Forte is a system via which an employee takes a career assessment, identifies goals for the coming quarter, and works with their manager to create a development plan to achieve those goals.
 
The Project
Forte is a system that requires several sets of steps that must be accomplished by either an employee or thier manager. In its original state, the labelling and flow of these tasks was not terribly clear. There was little sense of progression through tasks, what task you were currently on, and whether a task was for the employee or for thier manager. Korn Ferry involved me in the redesign effort to fix these issues.
In addition to the redesign, I also was primary designer in any new modules and pages the product managers requested. I also updated Forte to new company visual and brand guidelines for color, layout, look/feel and logos.
Challenges
I had to work within strict visual branding guidelines for this project.
Many of the pages were existing modules and I was limited in the amount of changes that could be made. Changes needed to be simple and easy to implement from a development standpoint.
The process had many layers of presentation and stakeholders for feedback and sign-off, so there was less overall design freedom as compared to some of my other projects. 

What I did on the project
Updated visual design to reflect new company branding, User Experience, UI updates to key existing pages. UI/UX Design of new pages, particularly making it more clear what the current task the user had to accomplish on each page and their overall progression through the list of tasks.
The Timeline is the heart of Forte, where all the tasks an employee and manager need to accomplish are laid out. Design challenges included:
- Very long scroll, which made the process feel overwhelming.
- Unclear labelling of which tasks were for manager and which were for employee, unclear labelling of sections
- Unclear sense of progression
 
My updates included a more condensed view, both from UI layout as well as the ability to collapse sections. I also used steps, clearer labelling color coding and a progress bar to give a stronger sense of progress and completion. Lastly, I gave better labelling to sections and made it more clear which tasks were for the employee and which were for the manager.
Forte uses a library of Competancy cards to explain elements that an employee may need to work on. This corresponds to a physical deck of cards orignally used for this system by consultants.
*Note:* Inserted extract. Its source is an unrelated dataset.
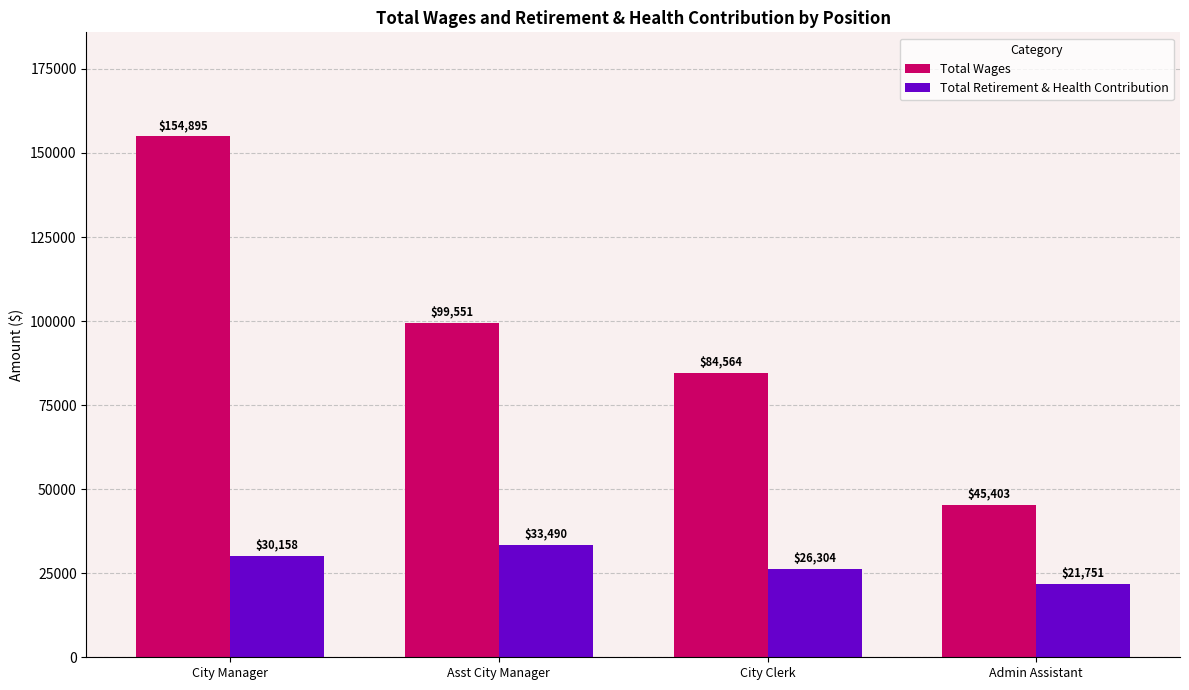

How many bars are there in total?

8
The original library used a lot of space and gave visual weight to unhelpful elements such as card section number (something that is irrelevant to the user). The skeuomorphic display of a card was no longer relevant in the new system and provided no touchstone or benefit to the user. Clients wanted this section to be as condensed as possible and to reflect overal categories of the competencies, but wanted to keep some part of 'card' idea.
 
 
Client wanted to fit a lot more data on to this card as well as use the existing space more wisely. 
I condensed the sidebar, and redesigned each section be be clearer and cleaner. I also implemented expandable boxes for very long-scrolling items as opposed to the scroll-within-scroll modules that were orignally on this modal.
 
 
This was a new module that I designed for Forte - the idea was that the employee would rate each given competancy in terns of importance, and thier manager would do the same.  Later, when selecting competencies for development, the employee and manager could see where thier opinions synced up and where they differed.
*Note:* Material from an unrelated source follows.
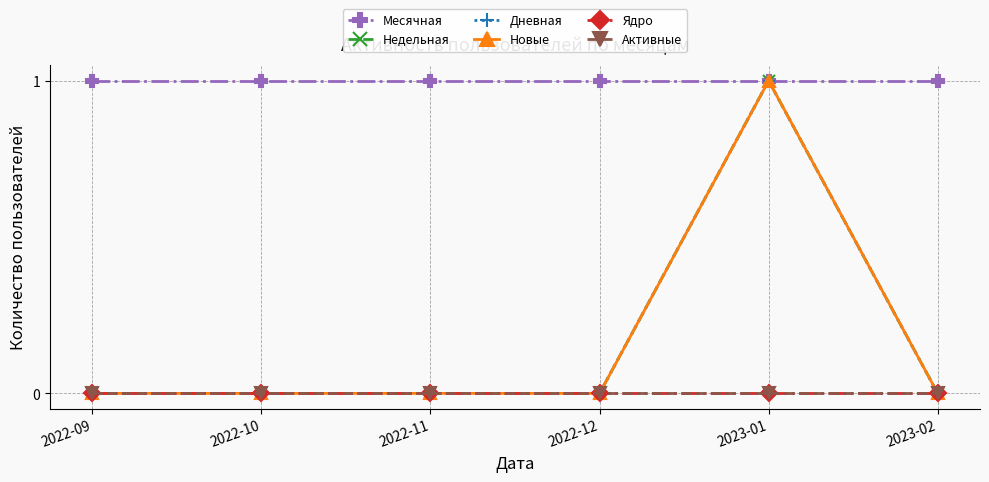

Rank the categories by Дневная value from lowest to highest.

2022-09, 2022-10, 2022-11, 2022-12, 2023-02, 2023-01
My goal on this page was to keep the sense of progression clear, and things generally neat and understandable. It was very important to the clients that it be extremely obvious which items had been marked off, and they specifically requested oversize radio buttons.
 
 
Another new module I designed for Forte. The client requested a way for managers and employees to easily see where thier thoughts differed and where they aligned on the ability and importance of a particular comptenacy for the employee. Green shows the competencies where employee and manager align; red shows where they differ. The grid view helps easily show the three levels of importance and skill that could be assigned.